Sin hacer un solo movimiento aquel hombre, volvió lentamente los ojos y miró de arriba abajo al recién llegado. Después de un rato, dijo:
-¿Andáis prófugo?
Perico no respondió y bajó la cabeza.
-No hay que amilanarse, prosiguió su interlocutor; y luego en frases breves añadió:
-Los hombres tienen horas menguadas, y entre éstas las hay rojas como sangre, y negras como luto.
-Una sola basta para perder a un hombre y volverle el corazón como un guijarro que no siente ni late, pero pesa.
-Queda un hombre hundido, porque lo pasado pasado se queda; y no hay más que a lo hecho pecho. La vida es una refriega, en la que se mira adelante como valiente, y no atrás como cobarde.
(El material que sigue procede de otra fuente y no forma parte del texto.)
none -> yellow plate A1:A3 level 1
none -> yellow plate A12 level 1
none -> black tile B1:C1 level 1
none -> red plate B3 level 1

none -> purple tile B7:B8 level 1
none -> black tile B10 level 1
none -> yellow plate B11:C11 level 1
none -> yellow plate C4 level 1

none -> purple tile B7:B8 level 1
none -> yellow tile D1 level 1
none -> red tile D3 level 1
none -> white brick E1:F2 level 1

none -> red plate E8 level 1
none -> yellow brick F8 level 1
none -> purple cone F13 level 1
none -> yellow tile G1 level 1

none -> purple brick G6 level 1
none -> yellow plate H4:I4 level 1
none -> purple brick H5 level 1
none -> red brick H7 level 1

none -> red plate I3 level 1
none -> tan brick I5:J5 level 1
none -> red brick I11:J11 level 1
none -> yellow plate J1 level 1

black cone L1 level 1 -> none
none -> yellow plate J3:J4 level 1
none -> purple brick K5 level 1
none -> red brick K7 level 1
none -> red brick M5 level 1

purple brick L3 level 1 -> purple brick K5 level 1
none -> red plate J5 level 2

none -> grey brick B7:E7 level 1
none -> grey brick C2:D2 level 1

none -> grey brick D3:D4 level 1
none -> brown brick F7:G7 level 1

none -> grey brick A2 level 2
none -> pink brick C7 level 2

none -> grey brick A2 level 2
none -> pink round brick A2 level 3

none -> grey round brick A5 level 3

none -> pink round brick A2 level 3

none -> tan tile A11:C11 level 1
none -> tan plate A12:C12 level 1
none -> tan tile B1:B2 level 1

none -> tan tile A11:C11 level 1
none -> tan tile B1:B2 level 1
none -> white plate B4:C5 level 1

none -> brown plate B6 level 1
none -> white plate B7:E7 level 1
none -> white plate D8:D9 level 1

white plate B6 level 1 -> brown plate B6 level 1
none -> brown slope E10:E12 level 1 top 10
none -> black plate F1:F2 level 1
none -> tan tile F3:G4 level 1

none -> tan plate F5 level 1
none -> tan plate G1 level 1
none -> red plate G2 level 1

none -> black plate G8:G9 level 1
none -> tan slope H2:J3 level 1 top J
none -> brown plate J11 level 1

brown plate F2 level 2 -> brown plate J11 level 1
-No lo puedo hacer yo, exclamó Perico con esplosión; si supierais...
El capitán alargó el brazo, haciendo un gesto imperativo para hacer callar a Perico, Y añadió:
-Aquí cada cual lleva lo suyo en sí como un pliego cerrado, sin que en los otros despierte ni curiosidad ni interés. Si no tenéis donde ir, quedaos con nosotros; acá defendemos lo único que nos resta, nuestras vidas. Por mí no la defiendo por lo que vale, sino para no entregarla al verdugo.
-Pero, ¿robáis? dijo Perico.
-Algo se ha de hacer, contestó el bandolero, volviendo como la tortuga a meterse bajo su áspera y dura concha.
Perico ni admitió ni rehusó la propuesta. Era una masa inerte y sin voluntad; el acaso disponía de su miserable existencia, así como el viento del desierto de sus pesadas y áridas arenas.